Refleksi Hari Pendidikan Nasional, Menuju Indonesia Emas 2045

Oleh

Admin

Jember, Hari Pendidikan Nasional yang diperingati setiap tanggal 2 Mei bukan sekadar seremonial tahunan, tetapi momentum penting untuk merenungkan makna pendidikan dalam kehidupan kita. Peringatan ini juga menjadi bentuk penghormatan kepada Ki Hajar Dewantara sebagai pelopor pendidikan nasional yang menanamkan filosofi “Ing Ngarsa Sung Tuladha, Ing Madya Mangun Karsa, Tut Wuri Handayani”, Sabtu, 2/5/26.

Di era modern saat ini, pendidikan tidak hanya berfokus pada aspek akademik, tetapi juga pembentukan karakter, kreativitas, dan kemampuan berpikir kritis. Tantangan pendidikan semakin kompleks, terutama dengan perkembangan teknologi yang begitu pesat. Hal ini menuntut pendidik dan peserta didik untuk terus beradaptasi, belajar sepanjang hayat, serta memanfaatkan teknologi secara bijak.

Begitu juga keberadaan MA Plus Jalaluddin Ar-Rumi Jenggawah Jember terus melakukan inovasi pendidikan, kompetensi pendidik terus dikembangkan dengan SDM yang memadai, begitu juga Siswa dibimbing, diarahkan dan diajari dengan berbagai disiplin ilmu sesuai dengan minat bakatnya.
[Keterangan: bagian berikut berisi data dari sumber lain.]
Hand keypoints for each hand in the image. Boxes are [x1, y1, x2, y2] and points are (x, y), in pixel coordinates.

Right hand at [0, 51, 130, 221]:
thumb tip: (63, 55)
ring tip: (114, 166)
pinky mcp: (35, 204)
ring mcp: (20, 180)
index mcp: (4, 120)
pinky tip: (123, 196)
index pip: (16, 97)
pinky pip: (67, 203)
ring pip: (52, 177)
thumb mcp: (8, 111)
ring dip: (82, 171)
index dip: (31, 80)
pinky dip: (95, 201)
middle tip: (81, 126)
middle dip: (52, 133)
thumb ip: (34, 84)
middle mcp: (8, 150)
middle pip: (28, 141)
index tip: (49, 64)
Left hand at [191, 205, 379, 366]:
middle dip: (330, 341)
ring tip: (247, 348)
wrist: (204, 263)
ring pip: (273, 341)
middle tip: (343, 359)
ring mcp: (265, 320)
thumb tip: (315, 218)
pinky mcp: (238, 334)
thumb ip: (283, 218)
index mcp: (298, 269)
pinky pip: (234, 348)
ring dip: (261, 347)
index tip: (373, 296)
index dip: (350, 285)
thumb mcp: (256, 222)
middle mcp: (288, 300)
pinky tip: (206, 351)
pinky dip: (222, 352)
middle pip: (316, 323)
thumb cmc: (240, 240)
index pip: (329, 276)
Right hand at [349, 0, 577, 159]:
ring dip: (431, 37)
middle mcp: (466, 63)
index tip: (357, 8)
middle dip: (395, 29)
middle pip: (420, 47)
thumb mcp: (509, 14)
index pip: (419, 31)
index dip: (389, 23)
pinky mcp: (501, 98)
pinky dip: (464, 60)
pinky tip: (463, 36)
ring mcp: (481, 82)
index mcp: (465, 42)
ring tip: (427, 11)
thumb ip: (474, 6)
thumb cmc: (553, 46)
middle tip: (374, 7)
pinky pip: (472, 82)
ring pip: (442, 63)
Sebagai refleksi, kita perlu bertanya pada diri sendiri: sudahkah pendidikan yang kita jalani atau berikan mampu membentuk manusia yang berakhlak, mandiri, dan berdaya saing? Pendidikan sejatinya bukan hanya tentang nilai dan prestasi, tetapi tentang bagaimana kita menjadi pribadi yang bermanfaat bagi masyarakat.

Selain itu, bertepatan dengan Hari Pendidikan Nasional juga Pondok Pesantren Jalaluddin Ar-Rumi Jember mengajak seluruh elemen masyarakat untuk bergabung bersama-sama demi mewujudkan cita-cita Bangsa demi mencetak Generasi Bangsa yang berkarakter religius, berwawasan luas dan mampu berdaya saing menuju Indonesia Emas 2045.

Hari Pendidikan Nasional juga mengingatkan kita bahwa pendidikan adalah tanggung jawab bersama bukan hanya guru dan sekolah, tetapi juga keluarga dan lingkungan. Kolaborasi yang baik akan menciptakan generasi yang tidak hanya cerdas secara intelektual, tetapi juga kuat secara moral.
Dengan semangat Hari Pendidikan Nasional, mari kita terus belajar, berinovasi, dan berkontribusi demi kemajuan pendidikan Indonesia. Karena pendidikan adalah kunci untuk membuka masa depan yang lebih baik.